@ceo_of_monoeye_dating@Nerd02@bmygsbvur@db0 The last time the topic came up, the only publicly available API for this was owned by the feds. I don't know if this tool downloads a model (I also don't know how such a model could be legal to possess) or if it consults an API (which would be a privacy concern). In either case, you'd have to be very careful about false positives.
@p@ceo_of_monoeye_dating@Nerd02@bmygsbvur@db0 Yeah, it's using local CLIP model, something I've suggested both to gr*f and jakparty.soy admin. The problem is that it requires a lot of clock cycles, preferably on GPU, so it isn't something people with $5 VPSes can afford. Not fully sure about effectiveness, either, malicious actors can keep scrambling the image so that it passes the filter yet is still recognizable by human brain.
@p@Nerd02@bmygsbvur@db0@mint The problem with the models is the fact that training data can be reverse engineered from the model. If the model's not trained on any CP, there's not likely to be any problem.
@ceo_of_monoeye_dating@Nerd02@bmygsbvur@db0@mint Yeah, presumably it is better at detecting stuff that it produces itself, but my understanding is that this kind of model is legally questionable to possess because of that.

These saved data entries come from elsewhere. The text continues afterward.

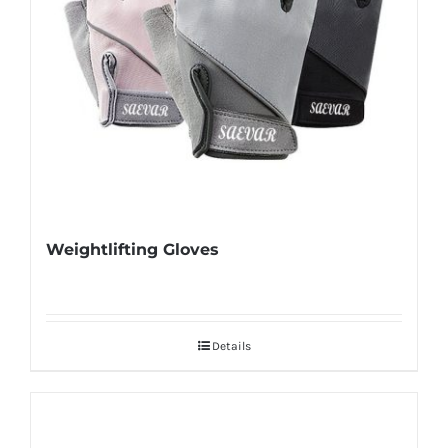
Weightlifting Gloves
Details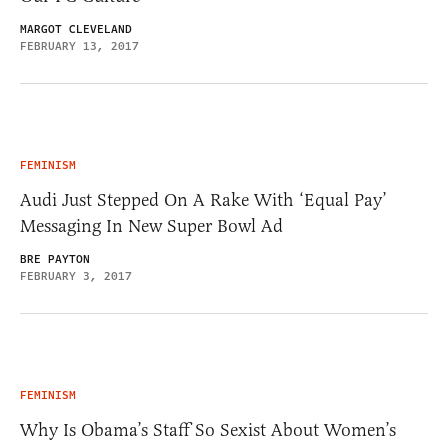
MARGOT CLEVELAND
FEBRUARY 13, 2017
FEMINISM
Audi Just Stepped On A Rake With ‘Equal Pay’
Messaging In New Super Bowl Ad
BRE PAYTON
FEBRUARY 3, 2017
FEMINISM
Why Is Obama’s Staff So Sexist About Women’s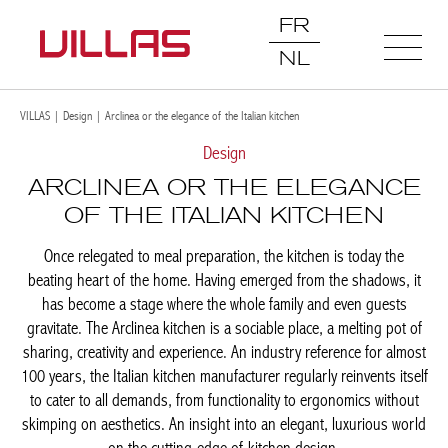
FR
NL
VILLAS
|
Design
|
Arclinea or the elegance of the Italian kitchen
Design
ARCLINEA OR THE ELEGANCE
OF THE ITALIAN KITCHEN
Once relegated to meal preparation, the kitchen is today the
beating heart of the home. Having emerged from the shadows, it
has become a stage where the whole family and even guests
gravitate. The Arclinea kitchen is a sociable place, a melting pot of
sharing, creativity and experience. An industry reference for almost
100 years, the Italian kitchen manufacturer regularly reinvents itself
to cater to all demands, from functionality to ergonomics without
skimping on aesthetics. An insight into an elegant, luxurious world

@ceo_of_monoeye_dating@Nerd02@bmygsbvur@db0@mint Yeah, but youtube-dl was on Github for years and then suddenly declared an evil piracy tool and scrubbed and banned. The odds that you get bonked are also higher than the odds that Github gets bonked; "I got it from Github" doesn't constitute much of a defense.
In either case, I don't have much investment in the legality of that model because I don't plan to acquire it. Just it was my understanding that possessing a model that was trained on some source material and that can be used to produce material resembling the source material is considered the same, legally, as possessing the source material. I'm not an expert on that and I don't think there have even been any cases yet.
To be specific they use one of the ViT-L/14 models. This type of labeling models have been around for a long time. They used to be called text-from-image or some other similar verbose description.
If the current generative models can produce porn then they can also produce CSAM, there's no need to go through another layer. The issue with models trained on actual illegal material is that then they could be reverse engineered to output the very same material that they have been trained with, in addition to very realistic generated ones. It's similar to how LLMs can be used to extract potentially private information they've been trained with.